I am not saying it is better than any other product but we all like what we like and I see no reason to change!


----------



## Ross (Apr 25, 2007)

Megs 16 wax is brilliant or the Poorboys Nattys wax is good too.


----------



## Alan H (Jun 28, 2009)

I've used Nattys and I have to say it's a really nice wax at the price point. 
From all the input/comments so far things haven't changed as much as I thought they had over the past 18 months


----------



## Ross (Apr 25, 2007)

Fk pink wax too its really easy to use,looks great and lasts well.


----------



## matt1234 (Dec 2, 2013)

Give obsession wax zeal ago. It's based on hybrid 86 with a few tweaks. It's £25 for 200ml which makes it cracking value. Obsession waxes are so easy to use. Durability is around 3 months. 
Nice car. I used to have one I the same colour. Great car.


----------



## rtjc (Apr 19, 2009)

For a low price, Try Chemical Guys XXX. A very underrated wax.


----------



## Alan H (Jun 28, 2009)

rtjc said:


> For a low price, Try Chemical Guys XXX. A very underrated wax.


I've been looking at this one as I do like CG products


----------



## MAXI-MILAN (Oct 26, 2008)

Victoria Collectors Wax 3.oz around £15


----------



## bradleymarky (Nov 29, 2013)

I dont think you can beat FK1000P for price and quantity, the protection it leaves isnt bad either.


----------



## Blueberry (Aug 10, 2007)

CG XXX or Pete's 53 waxes are brilliant for the price.


----------



## TomG (May 28, 2014)

Collinite 845 hard to beat, as long as you follow application instructions closely.


----------



## Welshquattro1 (Dec 6, 2013)

Pete's 53 is brilliant for the money if you like CG products


----------



## mandickson1 (Dec 12, 2015)

I always use Harly wax it works very well on my primera


----------



## Choppy (Aug 8, 2013)

Artdekotsos is a quality wax at a great price!


----------



## roscopervis (Aug 22, 2006)

As said previously, £15 for Bilt Hamber's Double Speed Wax is ridiculous value. Great protection and you get a decent amount too. It lasts longer than FK1000P and Collinite in my testing.

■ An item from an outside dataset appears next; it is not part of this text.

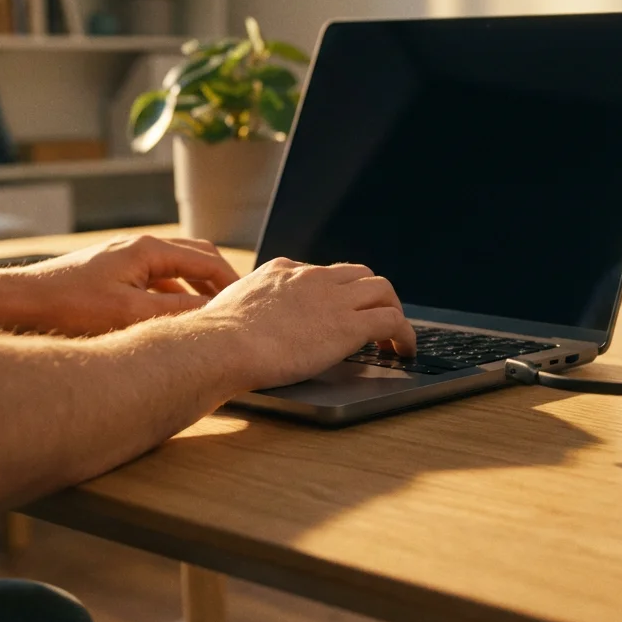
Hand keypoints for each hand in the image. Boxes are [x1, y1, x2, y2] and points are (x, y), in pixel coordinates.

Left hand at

As a wax's job is to protect, durability should be your aim. You'll get the looks from your prep stages, so your wetness and reflectivity will come from your cleaning and polishing stages.


----------



## Alan H (Jun 28, 2009)

Simz said:


> I think Autosmart wax at £15 is a good shout.


Is that the Gold Class Carnauba Wax?

Ta

Alan


----------



## Alan H (Jun 28, 2009)

I'm really surprised no-one has mentioned any of the Dodo Juice waxes. Have thse fallen out of favour?


----------



## Demetrios72 (Jun 27, 2011)

Loads of great Dodo Juice waxes out there

SN Hybrid
Rubbish Boys Juiced Edition
Rainforest Rub
Light Fantastic
Purple Haze

They haven't released a wax for a while now, bet they have something up their sleeve.


----------



## OvEr_KiLL (Mar 2, 2015)

Demetri said:


> Loads of great Dodo Juice waxes out there
> 
> SN Hybrid
> Rubbish Boys Juiced Edition
> ...


super natural hybrid nano was the newest one if im correct  wasnt too long ago


----------



## Demetrios72 (Jun 27, 2011)

OvEr_KiLL said:


> super natural hybrid nano was the newest one if im correct  wasnt too long ago


Is Super Natural Hybrid Nano a wax?


----------



## Brian1612 (Apr 5, 2015)

Hybrid I believe, meaning it contains both natural wax and synthetic, much like Waxaddict Quartz.


----------



## LewisChadwick7 (Aug 22, 2014)

dark cars i like DJ purple haze and blue velvet as well as what you said nattys wax very good for its price although durability lets it down


----------



## Alan H (Jun 28, 2009)

As there's not just my car to wax and my son has a white car I went for Nattys Paste Wax. I know durability isn't massive, but I enjoy the process of waxing etc so it's no hardship. 
Thank you all for your input and opinions.


----------



## A&J (Mar 4, 2015)

Well natys is easy to use, durability varies and it depends of the prep, if the car is garaged and how often it gets cleaned. For instance i cleaned and clayed my mother in laws car back in october. I then polished it with bh cleanser polish, applied 2 coats of fk1000p and a final coat of natty white. The car is garaged and daily driven, it has not been washed so far and natty is still producing those big beads that are typical for that wax. Take it for a drive, those beads roll off and you end up with a fairly dry car.

But if i had to choose again i would pick fk pink wax over nattys.


----------



## Fake Elvis (Jun 11, 2013)

Dodo Juice basics of bling protection wax is an awesome product, after 6 months on my wife's "test" car and it still beads like it's a week old, very impressive.


----------